Folha de S. Paulo
A presença de militares na política tem
custos altos e reversão difícil
Mais de uma vez, ao desfechar ataques
desvairados às instituições que garantem a democracia no país, Bolsonaro
invocou o "meu Exército", sugerindo que conta com o apoio das Forças
Armadas para levar a cabo seus intentos liberticidas.
Até aqui, parece haver antes farolagem do
que fundamento nessas falas. Ainda assim, é nítido que desde a ditadura de
1964-1985 os militares brasileiros nunca estiveram tão perto de cruzar a linha
que separa seu papel constitucional do engajamento aberto na disputa política.
A história nunca se repete ao pé da letra; e experiências de outros países costumam viajar mal. Ressalvas feitas, há muito que aprender com o artigo do cientista político americano Harold Trinkunas "As Forças Armadas Bolivarianas da Venezuela: medo e interesse face à mudança política", recém-publicado pelo Woodrow Wilson Center de Washington.

- O QUE SE PEDE -
No texto sobre a presença de militares na política, qual instituição publicou o artigo de Harold Trinkunas?

- LINHAS FORNECIDAS -

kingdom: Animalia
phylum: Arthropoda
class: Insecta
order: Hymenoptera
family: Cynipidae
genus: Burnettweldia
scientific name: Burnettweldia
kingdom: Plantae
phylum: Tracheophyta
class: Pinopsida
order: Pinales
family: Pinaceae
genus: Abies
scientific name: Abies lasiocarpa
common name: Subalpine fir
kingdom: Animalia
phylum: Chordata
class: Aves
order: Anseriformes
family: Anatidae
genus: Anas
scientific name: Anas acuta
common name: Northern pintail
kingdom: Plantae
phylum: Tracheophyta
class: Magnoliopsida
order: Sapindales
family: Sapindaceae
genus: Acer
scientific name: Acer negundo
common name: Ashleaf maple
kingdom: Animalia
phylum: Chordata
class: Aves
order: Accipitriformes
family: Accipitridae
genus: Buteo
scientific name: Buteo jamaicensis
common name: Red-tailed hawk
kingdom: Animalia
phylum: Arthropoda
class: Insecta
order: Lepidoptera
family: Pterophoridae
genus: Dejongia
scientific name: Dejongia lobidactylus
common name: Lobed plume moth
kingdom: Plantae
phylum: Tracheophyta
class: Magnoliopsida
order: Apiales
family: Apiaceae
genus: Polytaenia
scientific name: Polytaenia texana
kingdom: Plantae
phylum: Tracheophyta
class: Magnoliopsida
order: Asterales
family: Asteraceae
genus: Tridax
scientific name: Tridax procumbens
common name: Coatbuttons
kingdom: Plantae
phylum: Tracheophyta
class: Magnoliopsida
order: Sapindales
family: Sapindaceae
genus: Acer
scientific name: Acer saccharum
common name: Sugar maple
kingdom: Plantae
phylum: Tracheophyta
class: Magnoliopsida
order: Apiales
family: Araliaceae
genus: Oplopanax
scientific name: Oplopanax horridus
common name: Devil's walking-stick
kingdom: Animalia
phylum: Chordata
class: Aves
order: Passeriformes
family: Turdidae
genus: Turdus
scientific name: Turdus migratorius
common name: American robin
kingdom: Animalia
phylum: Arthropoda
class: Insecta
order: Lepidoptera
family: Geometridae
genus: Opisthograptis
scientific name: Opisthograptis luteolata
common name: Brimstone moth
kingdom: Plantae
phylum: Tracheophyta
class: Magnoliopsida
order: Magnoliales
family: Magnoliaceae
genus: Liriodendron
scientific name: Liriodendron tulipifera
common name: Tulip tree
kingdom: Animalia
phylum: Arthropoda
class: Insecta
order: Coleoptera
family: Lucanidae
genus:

- RESOLUÇÃO DO EXERCÍCIO -
O Woodrow Wilson Center de Washington.